L’azzurro sarebbe venuto dopo, il giorno dell’Epifania del 1916, contro l’Ungheria. Il colore è un omaggio a Casa Savoia, all’epoca sul trono del Regno d’Italia: l’azzurro della maglia riprende la tonalità della “fascia”, nome che in araldica, la scienza che studia gli stemmi, indica il drappo su cui è stampato lo stemma del casato nobiliare. In azzurro gli azzurri hanno attraversato il mondo (vincendone quattro volte la Coppa, nel 1934, 1938, 1982, 2006) e la storia: il colore è sopravvissuto alla Repubblica, salvo le maglie da trasferta, prima di cedere allo sponsor e farsi verde il 12 ottobre del 2019. Si è provato a spiegare quella singola uscita cromaticamente esotica con un omaggio a una maglia giovanile del 1954 e al colore del Rinascimento, ma l’arrampicata sugli specchi non ha convinto nessuno e infatti è durata una sola partita, però importante perché ha segnato la qualificazione al prossimo europeo.
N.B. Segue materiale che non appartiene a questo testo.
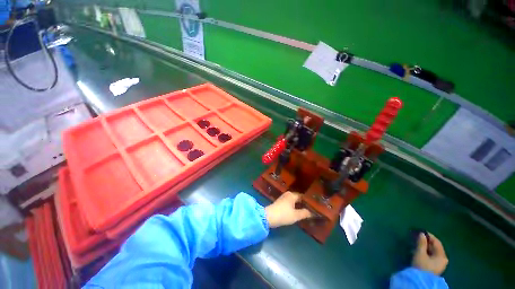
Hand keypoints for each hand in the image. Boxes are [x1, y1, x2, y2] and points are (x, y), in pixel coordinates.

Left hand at [265, 191, 312, 227]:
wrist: (269, 217)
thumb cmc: (283, 214)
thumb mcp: (296, 215)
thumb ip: (305, 213)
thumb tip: (312, 212)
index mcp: (292, 195)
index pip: (303, 196)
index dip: (309, 201)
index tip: (315, 206)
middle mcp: (288, 194)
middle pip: (298, 198)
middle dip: (304, 203)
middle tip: (312, 209)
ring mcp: (283, 198)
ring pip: (294, 201)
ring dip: (299, 205)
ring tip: (307, 211)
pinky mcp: (280, 202)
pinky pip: (290, 203)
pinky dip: (294, 206)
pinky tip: (298, 211)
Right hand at [412, 232, 448, 275]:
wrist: (421, 280)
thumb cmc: (421, 266)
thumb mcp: (420, 253)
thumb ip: (421, 243)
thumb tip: (421, 233)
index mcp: (442, 255)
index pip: (436, 242)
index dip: (429, 236)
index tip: (420, 231)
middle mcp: (443, 259)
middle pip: (435, 247)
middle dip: (426, 241)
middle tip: (417, 237)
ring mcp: (440, 264)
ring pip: (433, 252)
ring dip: (425, 246)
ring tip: (417, 243)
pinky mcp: (435, 267)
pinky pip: (432, 256)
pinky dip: (426, 252)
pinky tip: (419, 250)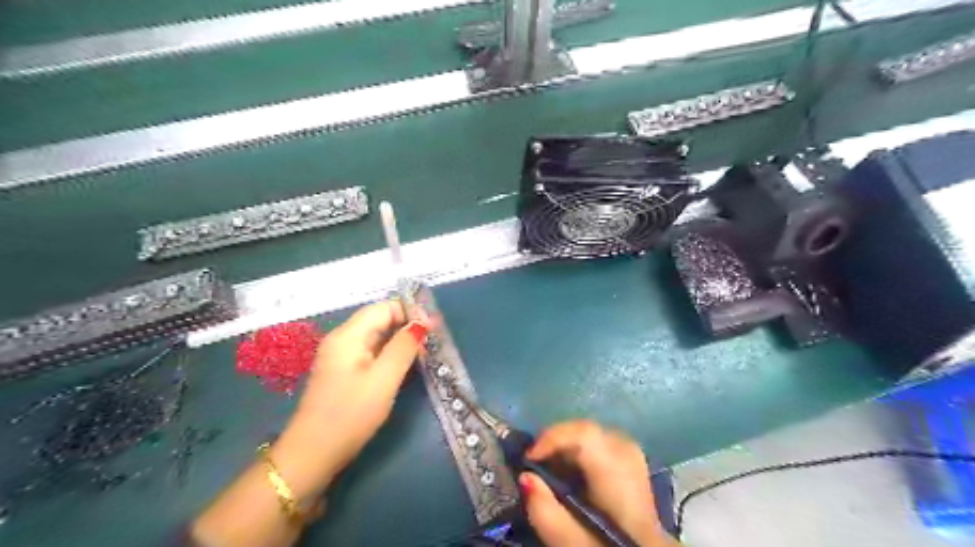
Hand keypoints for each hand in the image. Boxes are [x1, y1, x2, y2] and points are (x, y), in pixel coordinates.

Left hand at [272, 301, 426, 498]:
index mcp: (348, 335)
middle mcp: (342, 339)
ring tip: (423, 355)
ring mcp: (340, 357)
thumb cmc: (351, 414)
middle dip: (407, 325)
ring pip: (376, 337)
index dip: (410, 312)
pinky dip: (389, 354)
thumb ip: (404, 347)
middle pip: (379, 320)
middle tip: (432, 343)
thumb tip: (421, 324)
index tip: (433, 329)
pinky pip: (370, 352)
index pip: (384, 308)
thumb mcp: (384, 379)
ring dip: (400, 341)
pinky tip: (403, 367)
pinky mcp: (343, 373)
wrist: (313, 454)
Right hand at [522, 421, 679, 545]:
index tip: (528, 459)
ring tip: (550, 472)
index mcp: (619, 474)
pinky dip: (579, 452)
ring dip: (566, 448)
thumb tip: (525, 476)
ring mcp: (634, 456)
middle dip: (556, 443)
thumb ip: (547, 514)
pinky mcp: (632, 460)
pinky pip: (599, 442)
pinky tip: (571, 475)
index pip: (585, 434)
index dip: (552, 437)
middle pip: (586, 430)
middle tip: (535, 466)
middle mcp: (629, 455)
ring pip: (591, 434)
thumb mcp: (574, 544)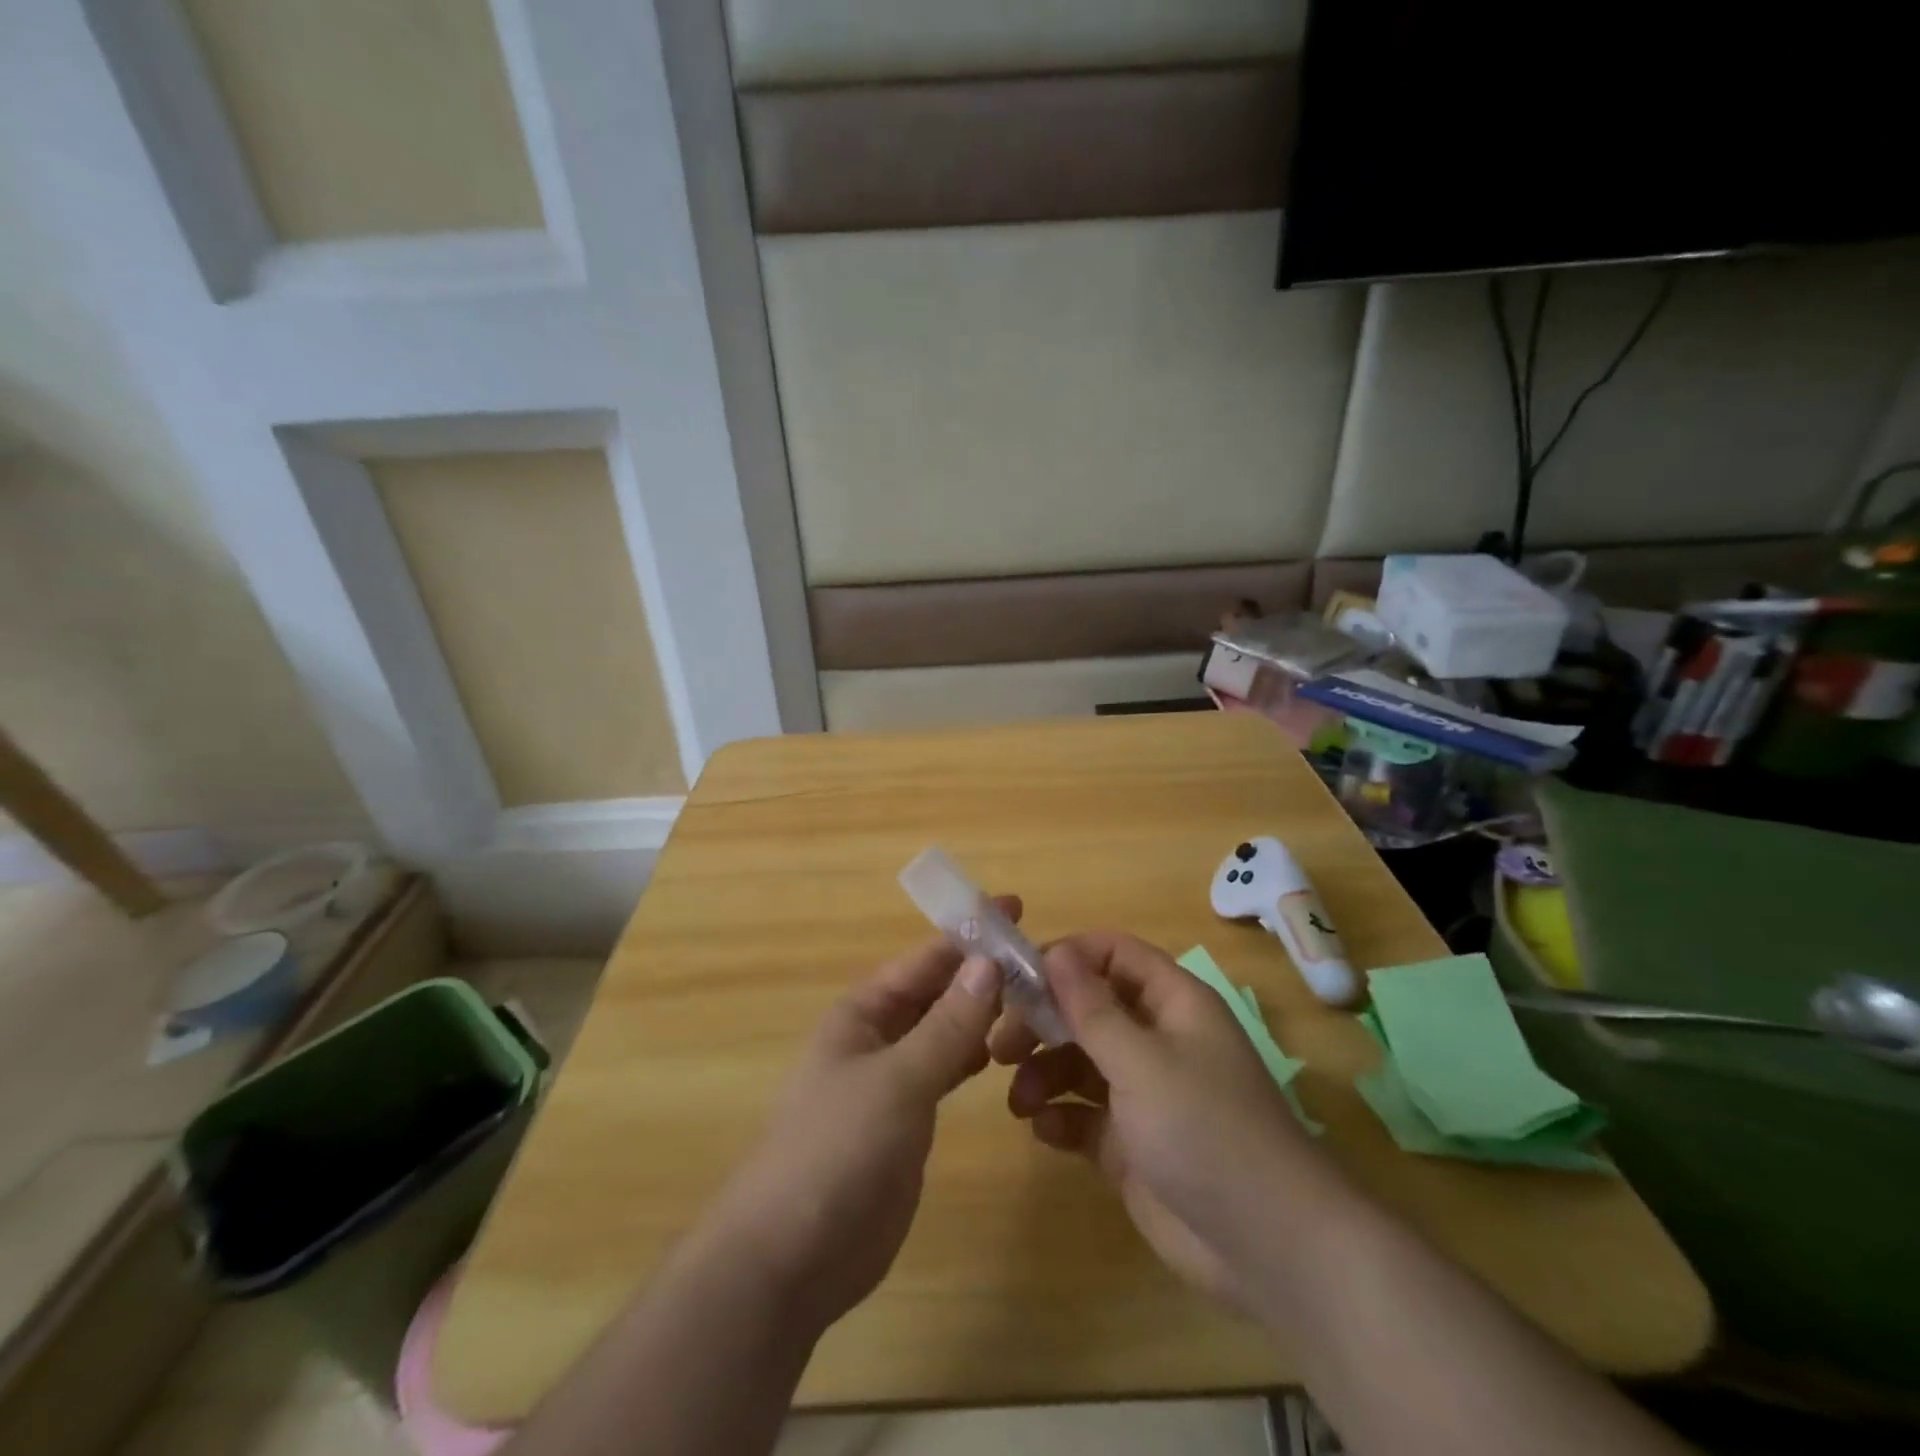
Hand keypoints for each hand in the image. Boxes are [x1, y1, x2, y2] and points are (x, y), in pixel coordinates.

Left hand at [697, 902, 1015, 1333]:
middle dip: (981, 971)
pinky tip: (1004, 1052)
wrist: (791, 1258)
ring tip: (1035, 998)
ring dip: (982, 1012)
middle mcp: (877, 1036)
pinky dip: (973, 1055)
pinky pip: (946, 1070)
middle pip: (937, 990)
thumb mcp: (897, 1080)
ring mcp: (892, 1079)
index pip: (925, 959)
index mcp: (863, 1012)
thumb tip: (988, 962)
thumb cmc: (836, 1150)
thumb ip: (947, 1024)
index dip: (969, 932)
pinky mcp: (905, 1120)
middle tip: (1041, 958)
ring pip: (945, 1030)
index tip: (1015, 907)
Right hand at [991, 932, 1350, 1309]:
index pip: (1113, 954)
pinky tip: (1044, 1129)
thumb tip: (1055, 952)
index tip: (1019, 978)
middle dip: (1044, 1022)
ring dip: (1044, 1072)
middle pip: (1089, 1008)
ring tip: (1018, 1099)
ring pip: (1080, 1061)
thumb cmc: (1206, 1130)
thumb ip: (1092, 1009)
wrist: (1268, 1248)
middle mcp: (1156, 1039)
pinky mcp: (1131, 1143)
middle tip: (1002, 1044)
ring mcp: (1144, 1092)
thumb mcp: (1143, 1062)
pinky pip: (1084, 1114)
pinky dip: (1060, 1116)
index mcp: (1172, 1003)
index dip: (1068, 957)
L'azzurro è l’azzurro e resiste nel cuore, anche a dispetto della politica che di tanto in tanto cerca di usurparlo a fini di consenso. È il colore nel quale abbiamo sudato (anche freddo), riso e pianto, mica per niente è il colore della copertina di Linus, nella quale tutti noi, sportivi da poltrona, che non infileremmo la porta neppure se fosse un rettangolo di cento metri per duecento, abbiamo sfogato e superato le nostre frustrazioni. E infatti ne parliamo alla prima persona plurale. Ognuno di noi, secondo l’età, ha aneddoti, eventi, ricordi cui è affezionato. Ma i Mondiali del 1982 e del 2006 sono di tutti, il personale trionfo di ciascuno di noi, anche se stavamo tutti solo in poltrona a guardare e a soffrire, ci siamo sentiti tutt’uno con le mani Dino di Zoff diventate un francobollo e con la bandiera italiana annodata sotto il mento di Francesco Totti, come il foulard di una vecchia zia. Certo Zoff non l’avrebbe fatto mai, ma è questione di caratteri e di tempi. E se il mondiale dell’82 è entrato nella storia con i sei gol di Paolo Rossi, quello del 2006 lo ha fatto con un gruppo in stato d’assedio e di grazia, quindici improbabili giorni in cui i Materazzi e i Grosso hanno dato oltre i propri limiti pur di arrivare a Berlino. E poi certo chissà che avrà detto mai Materazzi a Zizou e chissà se sia stata davvero quella frase a cambiare il corso delle stelle o se invece avremmo alzato la Coppa lo stesso, non lo sapremo mai.

E se è vero che sono passate alla storia le notti magiche casalinghe ma non vincenti di Italia 90 e che la partita del secolo è Italia-Germania 4-3 che era “solo” una semifinale, è vero che l’azzurro non splenderebbe altrettanto senza la tenebra: senza la delusione feroce di Germania 1974 diventata, grazie alla penna di Giovanni Arpino, il più bel romanzo sportivo della storia della letteratura (Azzurro tenebra appunto, titolo che evoca un verso pascoliano “Voci di tenebra azzurra”. E nessuno dica più che era solo pallone); senza le lacrime di Baggio e di Baresi nel mezzogiorno di fuoco di Pasadena; senza le Coree del Nord e del Sud che per un misterioso scherzo del destino, come la Francia, ci finiscono sempre tra i piedi, e contro le quali nulla ha potuto neppure l’acquasantiera portatile del Trap. Il resto è storia da scrivere e, Covid permettendo, sarà nel 2021, quando si spera che dopo le tenebre reali del presente e quelle calcistiche di Brasile e Russia tornino in cielo squarci d’azzurro, con o senza frittatona di cipolle.